I welcome the opportunity to share my thoughts with others, but there is still a great deal of control I give up with each contact with the "outside." I am currently serving a five to fifteen year sentence for sexually abusing my daughter. This is something that occurred over ten years ago. I have been in prison for ten years, and served over eight and a half years in the Federal Bureau of Prisons and was transferred to a state prison in November 2004.
I am able to live in my current environment only because at this point none of my fellow inmates have taken the initiative to check out my crimes. It is easy to have a friend on the outside look up any inmate and find out what his charges are. Still, I need to try to be anonymous and I ask that the state system I'm in not be named.

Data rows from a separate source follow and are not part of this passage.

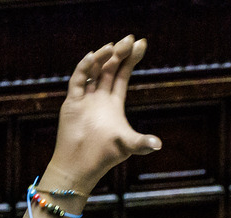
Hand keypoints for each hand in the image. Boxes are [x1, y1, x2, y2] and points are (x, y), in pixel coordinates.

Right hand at [45, 35, 161, 191]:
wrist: (80, 166)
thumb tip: (158, 145)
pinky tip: (92, 57)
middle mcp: (99, 97)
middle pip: (110, 68)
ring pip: (94, 71)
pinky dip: (84, 68)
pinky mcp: (72, 102)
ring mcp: (85, 98)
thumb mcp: (128, 146)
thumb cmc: (104, 156)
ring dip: (103, 58)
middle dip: (120, 53)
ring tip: (114, 46)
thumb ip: (142, 143)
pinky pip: (78, 80)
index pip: (122, 75)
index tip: (142, 43)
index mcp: (113, 102)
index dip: (131, 59)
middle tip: (131, 38)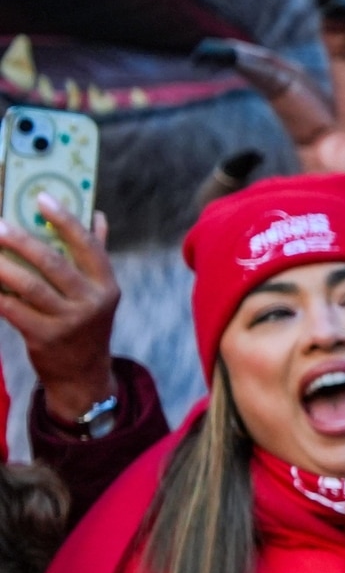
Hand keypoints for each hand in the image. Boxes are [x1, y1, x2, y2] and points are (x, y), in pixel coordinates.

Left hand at [0, 197, 118, 421]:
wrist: (83, 375)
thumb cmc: (87, 324)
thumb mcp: (99, 292)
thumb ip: (96, 255)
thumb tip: (97, 216)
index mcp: (106, 285)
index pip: (88, 245)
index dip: (65, 220)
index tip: (42, 197)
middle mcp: (91, 302)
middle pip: (53, 264)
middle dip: (21, 240)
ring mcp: (67, 322)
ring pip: (28, 286)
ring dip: (1, 266)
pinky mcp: (43, 337)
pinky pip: (11, 308)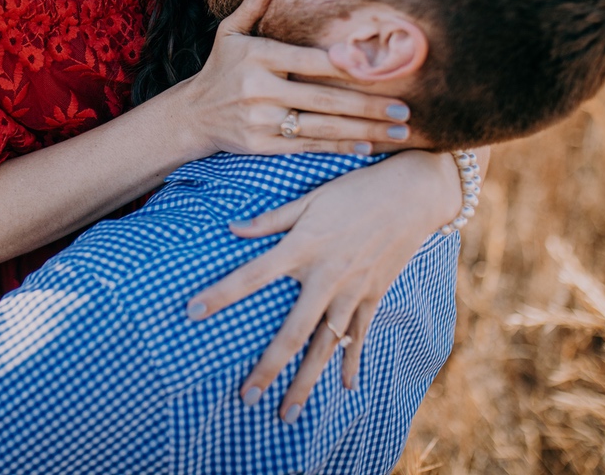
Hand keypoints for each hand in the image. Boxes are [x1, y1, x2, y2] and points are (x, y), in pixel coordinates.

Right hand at [175, 0, 412, 158]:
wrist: (192, 115)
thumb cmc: (220, 68)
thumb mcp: (229, 32)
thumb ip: (254, 6)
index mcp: (258, 57)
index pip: (309, 61)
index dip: (343, 65)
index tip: (376, 68)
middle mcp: (259, 89)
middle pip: (323, 98)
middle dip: (368, 105)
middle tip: (405, 108)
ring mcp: (261, 120)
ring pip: (322, 126)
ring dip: (364, 129)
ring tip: (398, 130)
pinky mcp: (262, 145)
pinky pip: (308, 145)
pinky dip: (339, 146)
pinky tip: (368, 145)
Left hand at [185, 151, 464, 420]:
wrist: (412, 194)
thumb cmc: (355, 190)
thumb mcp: (310, 198)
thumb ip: (271, 219)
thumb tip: (232, 228)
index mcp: (303, 248)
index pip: (253, 275)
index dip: (221, 293)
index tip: (192, 312)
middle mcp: (326, 277)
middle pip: (293, 332)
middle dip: (268, 368)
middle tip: (246, 397)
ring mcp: (352, 291)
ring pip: (325, 346)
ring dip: (307, 382)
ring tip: (287, 413)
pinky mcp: (374, 295)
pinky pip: (360, 335)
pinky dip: (352, 362)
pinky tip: (346, 387)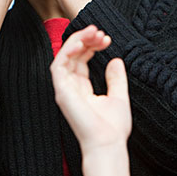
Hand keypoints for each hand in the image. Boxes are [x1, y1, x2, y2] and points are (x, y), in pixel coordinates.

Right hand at [51, 25, 131, 151]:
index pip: (81, 59)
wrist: (108, 143)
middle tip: (100, 32)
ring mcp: (64, 88)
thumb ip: (116, 78)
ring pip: (64, 55)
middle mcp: (71, 86)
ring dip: (77, 40)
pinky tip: (81, 43)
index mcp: (82, 88)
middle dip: (85, 38)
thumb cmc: (113, 127)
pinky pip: (58, 65)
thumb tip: (116, 60)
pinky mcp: (61, 91)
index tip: (106, 39)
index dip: (91, 45)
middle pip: (72, 54)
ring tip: (93, 32)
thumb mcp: (118, 96)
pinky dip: (67, 51)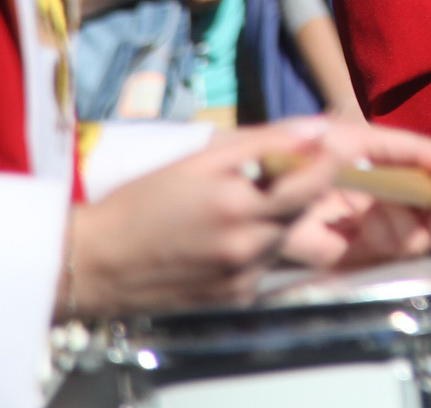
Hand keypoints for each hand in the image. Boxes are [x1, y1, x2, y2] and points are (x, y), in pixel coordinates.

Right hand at [67, 119, 430, 313]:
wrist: (96, 264)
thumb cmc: (141, 204)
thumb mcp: (199, 159)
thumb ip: (262, 144)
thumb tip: (317, 129)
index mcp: (240, 204)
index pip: (312, 183)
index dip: (328, 165)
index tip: (334, 151)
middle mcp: (249, 247)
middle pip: (307, 220)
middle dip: (307, 200)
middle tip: (287, 183)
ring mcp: (243, 279)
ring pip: (287, 246)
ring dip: (278, 226)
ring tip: (235, 212)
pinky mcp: (235, 300)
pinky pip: (264, 270)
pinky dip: (256, 251)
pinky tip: (220, 241)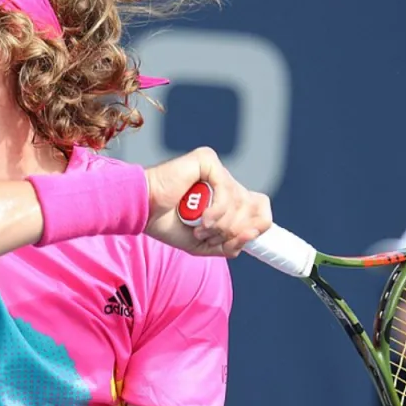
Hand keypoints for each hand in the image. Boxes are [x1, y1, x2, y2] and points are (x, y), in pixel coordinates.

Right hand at [144, 147, 271, 256]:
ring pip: (240, 201)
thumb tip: (253, 233)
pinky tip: (203, 219)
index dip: (259, 224)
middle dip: (233, 229)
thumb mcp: (205, 245)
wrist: (144, 212)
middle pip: (253, 207)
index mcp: (228, 200)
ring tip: (200, 227)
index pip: (260, 208)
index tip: (246, 237)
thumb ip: (230, 245)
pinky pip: (227, 188)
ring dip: (221, 223)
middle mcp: (226, 183)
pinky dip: (217, 210)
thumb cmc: (168, 225)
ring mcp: (217, 170)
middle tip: (209, 234)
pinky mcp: (207, 160)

I'm not sure one can understand how complicated my life is. It's ironic that I'm currently well-liked by many of my fellow inmates, but that would change in a second if someone figured out my charges. The harassment would likely include having my belongings stolen, plenty of verbal abuse, and possibly physical attacks. In the last two weeks, we've had one inmate stabbed with a homemade weapon and he is now on life support in hospital. Another inmate was cut with a can top and needed over forty stitches to close the wound. These injuries were not related to their charges, to my knowledge, but it shows the level of violence that always simmers inside these walls. I should point out this is a "medium security" facility - the one level higher is called "maximum security," also known as a penitentiary.